The following are the primary presumptions of the regression analysis F-test of overall significance. The first is linearity, which implies that the independent and dependent variables in a linear regression must have a linear relationship. Secondly, it is the normality, every variable in a linear regression analysis needs to be a multivariate normal variable. The third is multicollinearity, which assumes that there is little or no multicollinearity in the data used in linear regression. The fourth is homoskedasticity, which indicates that if the data are homoscedastic. This means that the residuals on the regression line are equal, and a scatter plot is a useful tool for determining this. Regression mean square, or regression explained by the regression model, divided by residual mean square, or unexplained variance, is represented by the F statistic. As each predictor variable’s significance was determined using the t-test only assesses the individual significance of each predictor variable. The F-test for overall significance determines if all predictor variables are jointly significant. Consequently, each predictor variable’s combined significance is evaluated by the F-test. According to the F-test, every predictor factor taken is jointly significant, even though it is possible that none of the predictor variables are significant [9]. Formulas for testing the overall significance of regression models and testing subsets of coefficients
\( F=\frac{SSE×{df_{SSE}}}{SSR×{df_{SSR}}}=\frac{(n-k-1)×{R^{2}}}{k(1-{R^{2}})}.\ \ \ (5) \)

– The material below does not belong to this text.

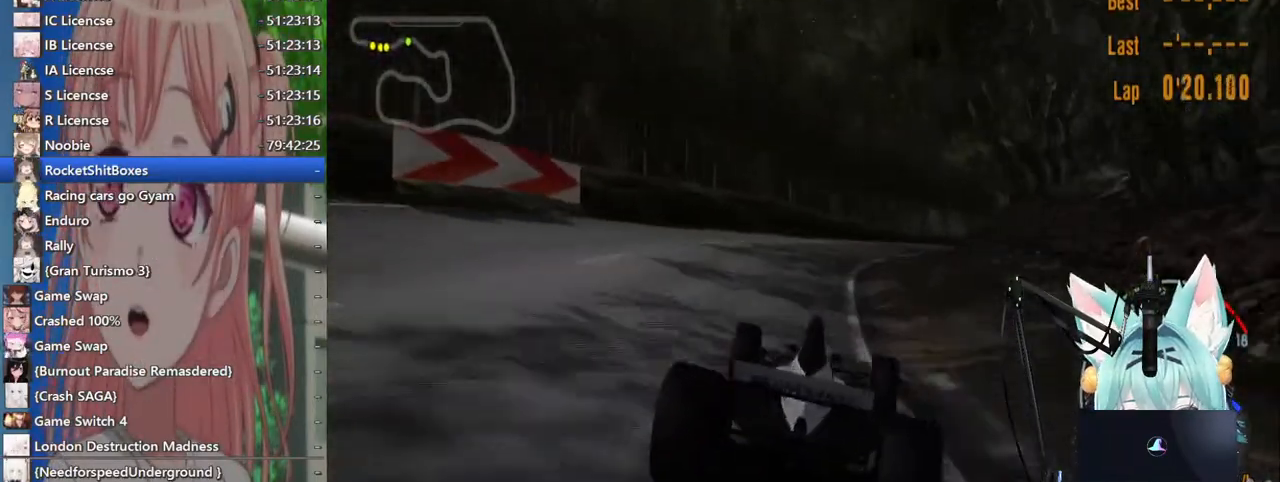
{"buttons": [], "left_stick": "right", "right_stick": "center", "events": []}
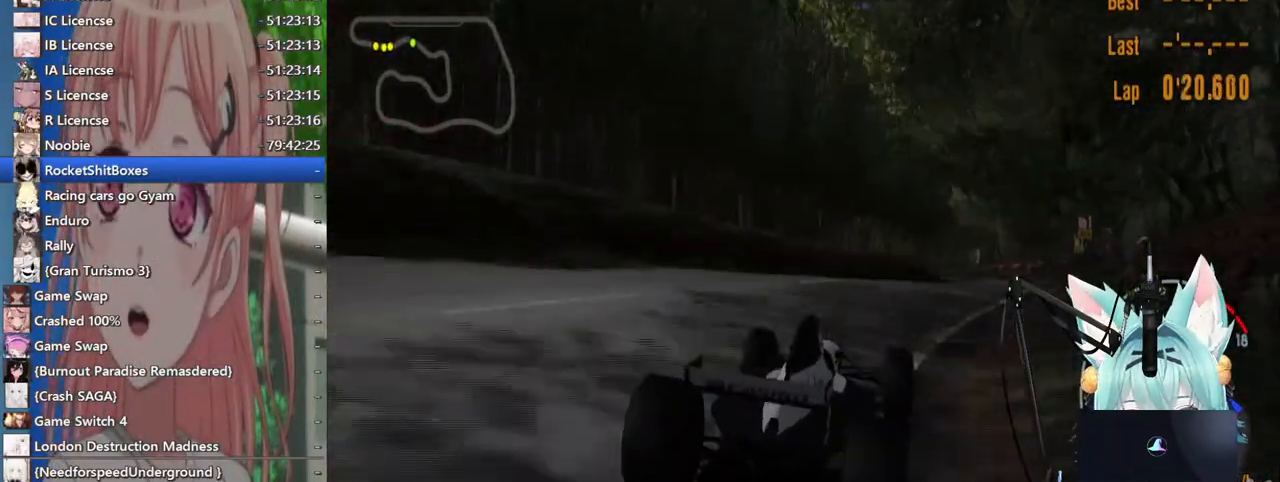
{"buttons": [], "left_stick": "left", "right_stick": "center", "events": [[183, "left_stick", "center"], [350, "left_stick", "left"], [400, "left_stick", "center"], [467, "left_stick", "left"]]}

Here, SSE denotes the regression model’s explained sum of squares, and SSR stands for the residual sum of squares. The notations \( {df_{SSE}} \) and \( {df_{SSR}} \) represent the number of degrees of freedom with respect to the independent variable and the regression model, respectively. In addition,
\( F=\frac{({SSR_{m}}-SSR)÷M}{SSR÷(n-k-1)}=\frac{({R^{2}}-R_{M}^{2})÷M}{(1-{R^{2}})÷(n-k-1)}.\ \ \ (6) \)
Here, M denotes the number of restricted variables, \( n-k-1 \) is the number of degrees of freedom with respect to the unconstrained model. And \( {SSR_{m}} \) and SSR represent the residual sum of squares from the constrained and unconstrained equations, respectively.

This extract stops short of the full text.